À l'affiche, pas de musique rare ni de nouveautés absolues. Des titres du grand répertoire, tirés de Wagner et Richard Strauss, pour un programme éprouvé, que Gatti a déjà proposé ces dernières années avec d'autres orchestres et dans des salles prestigieuses. Mais l'interprétation que le chef milanais a donnée, et le sommet atteint en symbiose avec l'Orchestra di Santa Cecilia, sont de ceux qui ne s'oublient pas. Il n'y a pas besoin de beaucoup de mots. Que faut-il souligner ? Le dessin d'un prisme parfait, qui a placé à chaque facette une brique d'un édifice qui a irrésistiblement cloué le public à son siège.
Dans la première partie de la soirée, la suite symphonique du Götterdämmerung (Le Crépuscule des dieux) de Richard Wagner, suite qui réunit L'Aube et le Voyage de Siegfried sur le Rhin et La Marche funèbre de Siegfried. Et c'est une interprétation qui captive, possède, pénètre profondément l'auditeur. Car le sens de cette musique, le souffle, le phrasé, la texture sonore, sont ici raffinés dans un tour de main d'une qualité supérieure, et enveloppent l'oreille et l'âme dans une dimension captivante. La sensation qui prévaut est que la direction de Gatti fait littéralement chanter autant la musique que l'orchestre, dans une éloquence envoûtante, différente – et cela apparaît déjà fascinant en soi – de celle qu'il déploie lorsqu'il dirige un opéra. Il obtient ainsi des contributions exceptionnelles, comme le prouve le « solo » de Guglielmo Pellarin, extraordinaire premier cor. Une véritable pensée symphonique au premier plan ! Comme ce sera le cas pour le titre straussien suivant, la baguette milanaise ne raconte pas ici une histoire, mais met en avant la perfection en soi de l'édifice sonore. C'est un chef qui laisse jouer, donnant satisfaction aux excellents musiciens de l'Orchestre. C'est aussi pour cette raison qu'à la fin, celui-ci lui réserve une ovation.

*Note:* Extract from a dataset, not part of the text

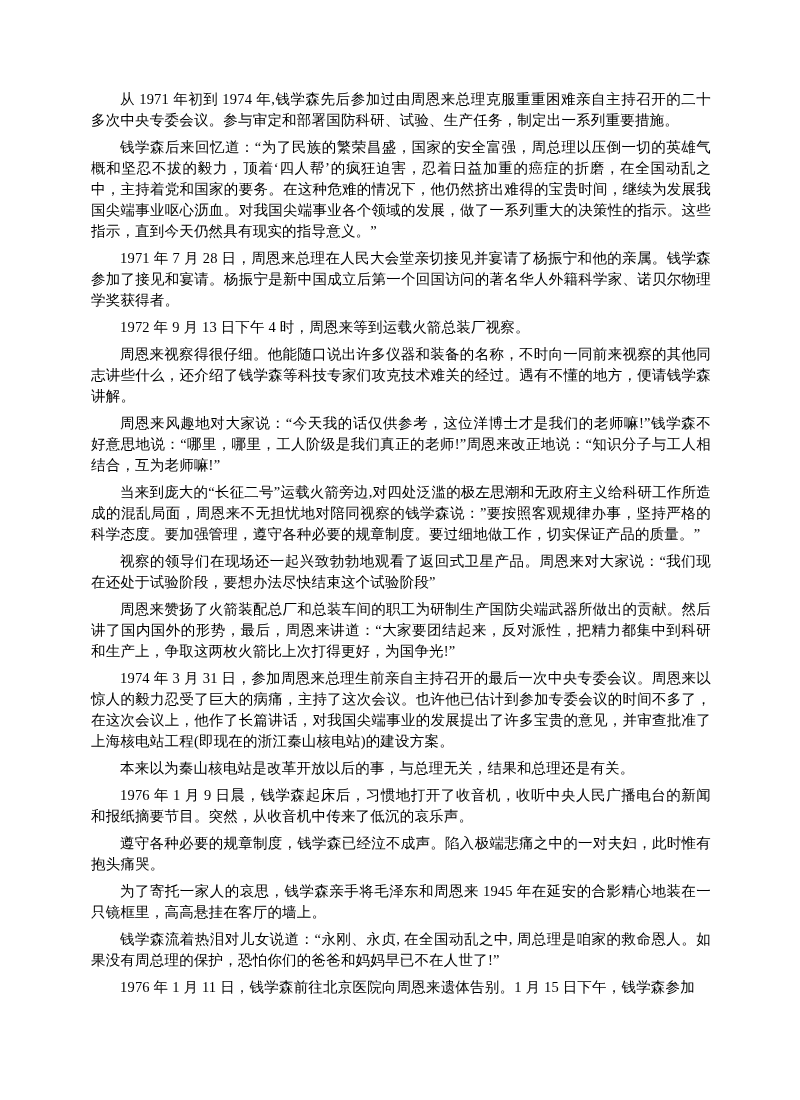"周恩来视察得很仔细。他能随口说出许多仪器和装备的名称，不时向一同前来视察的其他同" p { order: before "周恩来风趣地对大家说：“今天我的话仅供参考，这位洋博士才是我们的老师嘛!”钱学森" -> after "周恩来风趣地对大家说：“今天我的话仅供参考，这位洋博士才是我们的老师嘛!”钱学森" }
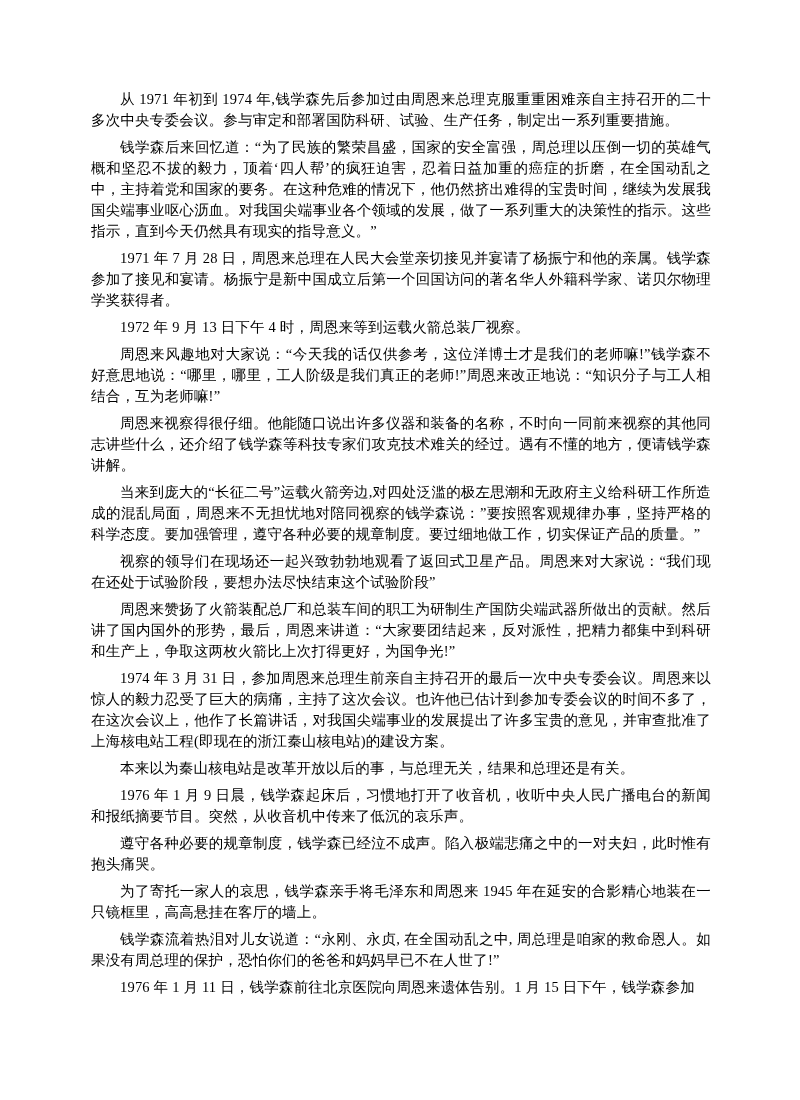"钱学森流着热泪对儿女说道：“永刚、永贞, 在全国动乱之中," p { text: 在全国动乱之中 -> 你们要永远记住 }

Dans la deuxième partie du programme, en déroulant les six sections qui composent Ein Heldenleben (Une vie de héros) de Richard Strauss, dès l'épisode qui présente le protagoniste, la baguette de Gatti dessine un profil riche en clair-obscur. C'est un parcours qui conjugue avec soin le caractère vital et résolu du personnage avec sa créativité. Le changement d'atmosphère du deuxième morceau, celui des adversaires ennuyeux dans leur mesquinerie, est bien marqué, et l'excellence des bois de Santa Cecilia est soulignée par le relief plastique de la concertation. Dans le morceau suivant, dédié à la compagne du héros, la direction de Gatti trouve un partenaire d'exception en Carlo Maria Parazzoli, premier violon et protagoniste d'un long « solo », étonnant par la beauté sonore, tout en rondeur et en chant, et par l'éloquence de son phrasé. Les cuivres et les percussions sont appelés à caractériser le passage suivant, qui trouve dans le dosage du chef milanais l'équilibre le plus approprié, avant de laisser place à la série de citations straussiennes autoréférentielles qui caractérisent le moment suivant. Le chapitre final est également suggestif, où les tons pastels que Gatti obtient scellent avec une efficacité évocatrice remarquable les couleurs et la transparence de la partition. Cela a déjà été dit : enthousiasme ouvert dans les longs applaudissements finaux.